Boundary monitoring refers to the measurement of noise, dust and vibration, and the short-term detection of harmful compounds that can be emitted from contaminated soil around a worksite, ensuring that construction companies are complying with all applicable limits. Boundary monitoring systems are typically used for construction and demolition projects, environmental remediation sites, mining and quarrying, waste transfer, heavy road traffic and other places where compliance-related monitoring is required.

Having flexible access to consistent, accurate monitoring data is vital to ensuring project safety for the employer, employees and site neighbors. Construction project budgeting is always tight, especially in the current climate, and the cost of data should not be a barrier to ensuring sites operate safely and compliantly, or to prevent work being stopped on site because limits are exceeded.

Control, Compliance, Reputation

Perimeter air monitoring and noise measurement are important components of a construction worksite, helping companies to remain compliant with control measures required for them to carry out the project. Ultimately, boundary monitoring could help protect the reputation and revenues of construction companies and other industrial firms. There are stringent legal and environmental controls surrounding levels of noise, dust and vibration that construction projects cannot exceed. For example, in the United States, the Noise Control Act of 1972 establishes a national policy to promote an environment for all Americans free from noise that jeopardizes their health and welfare. While primary responsibility for noise control rests with state and local governments, the act ensures federal action deals with major noise sources in commerce, control of which require national uniformity of treatment.

In New York, a city under constant renovation and construction, the Noise Code mandates all construction must be conducted in accordance with noise mitigation plans that address the specific location, type of work and timing of a project. Sites must be able to provide evidence of compliance and maintain their reputations, and local communities must be considered. For example, when construction activity is planned near locations such as schools, hospitals and houses of worship, the party responsible for construction is expected to design its noise mitigation plan to be sensitive to its neighbors. If noise complaints are received, an inspector will ensure the contractor has posted the plan and that it is being followed. To achieve compliance, site monitoring must be recorded and reported on, and action taken if limits are exceeded.

## DATA SUPPLIED
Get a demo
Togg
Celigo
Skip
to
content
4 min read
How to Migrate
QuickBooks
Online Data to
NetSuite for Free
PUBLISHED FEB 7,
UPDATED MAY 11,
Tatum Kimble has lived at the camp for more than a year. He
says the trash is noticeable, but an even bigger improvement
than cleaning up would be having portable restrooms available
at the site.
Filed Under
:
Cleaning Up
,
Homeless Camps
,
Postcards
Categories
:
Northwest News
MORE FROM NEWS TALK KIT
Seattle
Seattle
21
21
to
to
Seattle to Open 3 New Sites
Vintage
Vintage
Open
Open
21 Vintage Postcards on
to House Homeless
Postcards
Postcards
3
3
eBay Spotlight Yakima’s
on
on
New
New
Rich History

## TASKS TO CARRY OUT
a: Using the boundary monitoring text, decide whether each statement agrees with it: (i) The Noise Control Act of 1972 gives the federal government primary responsibility for noise control. (ii) New York's Noise Code requires construction to follow noise mitigation plans that address location, type of work and timing. (iii) When noise complaints are received, an inspector checks that the contractor has posted the plan. Answer yes or no for each, quoting the words that decide it.
b: List the kinds of locations that the boundary monitoring text names as places where planned construction activity near them calls for a noise mitigation plan that is sensitive to neighbors.

## RESPONSES PER TASK
a:
(i) No: "primary responsibility for noise control rests with state and local governments"
(ii) Yes: "the Noise Code mandates all construction must be conducted in accordance with noise mitigation plans that address the specific location, type of work and timing of a project"
(iii) Yes: "an inspector will ensure the contractor has posted the plan and that it is being followed"

b:
- schools
- hospitals
- houses of worship